I am grateful to have served as one of the two appointments made by Speaker Carl Heastie to the Metropolitan Transportation Sustainability Advisory Workgroup. As Chair of the Committee on Corporations, Authorities, and Commissions, I possessed a fair amount of knowledge of the organizational and funding challenges of the Metropolitan Transportation Authority. But the experience of the past few months has provided me with a fuller understanding of the full scope of issues that has driven the MTA to its current state, as well as the myriad challenges that will need to be overcome in order to provide reliable, fast, and efficient mass transit throughout the Greater New York City region.

I deeply appreciate the senior leadership team of the MTA, who presented an unvarnished, warts-and-all depiction of the scope of the problem to our Workgroup, including how the authority’s internal culture, processes, and structure has contributed to past mistakes and current frustrations.  Freddy Ferrer and Pat Foye have said time and again that they are open to any and all reasonable steps to regain the public’s confidence. I continue to be comforted by the energy and vision of new presidents Catherine Rinaldi of the Metro-North Railroad, Phillip Eng of the Long Island Railroad, and Andy Byford of the New York City Transit Authority. Last but by no means least, I commend my fellow members of the Workgroup for their hard work, their frankness, and their dedication, and especially our chair Kathryn Wylde, whose painstaking diligence, patience, and leadership has resulted in this comprehensive report.

By now, anyone following the MTA knows the overlapping issues that led to such a crisis point in terms of service, infrastructure, and funding.

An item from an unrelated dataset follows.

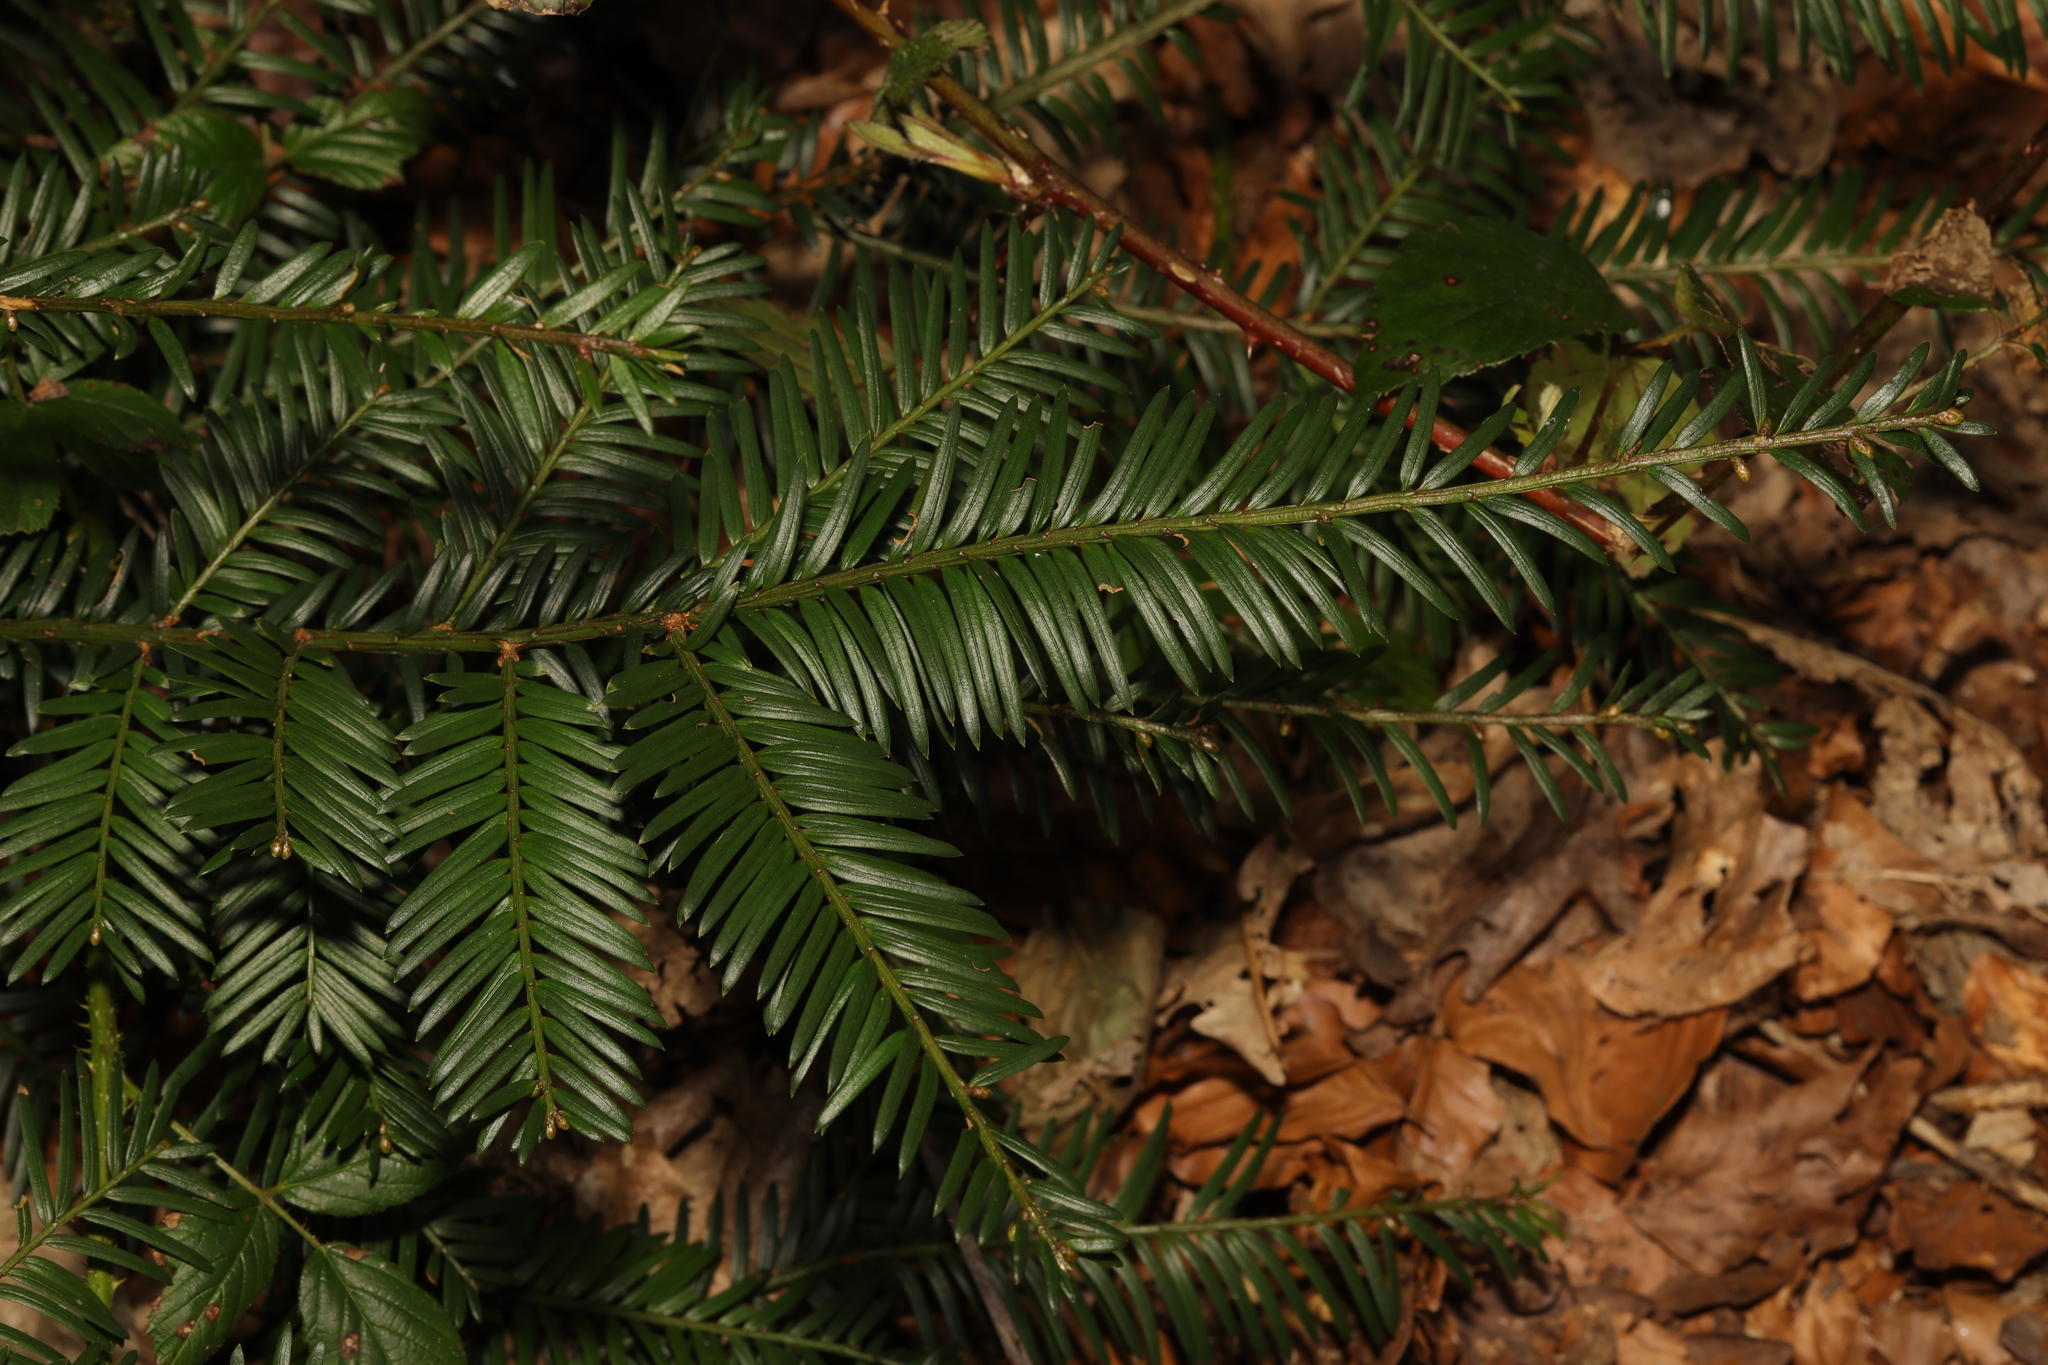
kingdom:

The signal system the subway relies on pre-dates World War II, and the Grand Central Station train shed that the Metro-North utilizes was built before World War I.  Through the past few decades, the MTA’s commitment to keep the system in a state of good repair and to modernize has not always been ironclad.  There have been many questionable investment decisions in past capital programs and too many years of underinvestment.

Because of this history and the current level of frustration, the MTA needs to convince straphangers, commuters, and taxpayers that this time will be different. To this end, the report lays out a number of recommendations for reforming the authority, streamlining its processes, and providing more accountability and transparency to the public.  These include independent audits of cost estimates, a true partnership between labor and management on cost containment, and more creative and entrepreneurial ideas around procurement. I intend to convene a committee hearing to explore these recommendations in mid-January.

The report also accurately portrays the need for urgent action. Unless we make hard choices this year, the system will continue to deteriorate and become even more of a drag on the lives and livelihoods of New Yorkers, our economy, and our way of life in the region.  If we cannot fund Andy Byford’s Fast Forward plan, any progress on train delays due to malfunctioning decades-old signals will take decades.  A failure to prioritize major renovations to Grand Central Station or the Park Avenue Viaduct, which was constructed in 1893 and is in urgent need of replacement, will lead to major safety concerns for the Metro-North trains in a matter of years.  Those communities already suffering by being in transit deserts, be they in Queens or the upstate fringes of the MTA region, will only see their own commutes further decline as the central business district of Manhattan clogs up even further as more and more commuters give up on the subway.

Without proper investment and improvements, today’s crisis would be tomorrow’s catastrophe. The stakes are simply too high to kick the can down the road any more.  The MTA needs sustainable funding to meet this moment of challenge.

The report makes strong recommendations on congestion pricing. I have personally been a supporter of congestion pricing since it was first discussed in the Legislature a decade ago. Now, with the MTA in urgent need of funding and traffic congestion worse than ever, I believe it is an absolute necessity, and I hope to make the case to my colleagues in the Assembly.

Our report presents many additional options for sustainable funding, and I know the Assembly will approach these options with an open mind.  This report is honest the scope of the problem, so it is only appropriate for it also to be honest about how we solve it. 

With this Workgroup’s charge complete, it is up to the Governor and the Legislature to do everything in my power to make sure the MTA has the sustainable funding it needs and the accountability New Yorkers deserve as it moves forward to tackle this crisis.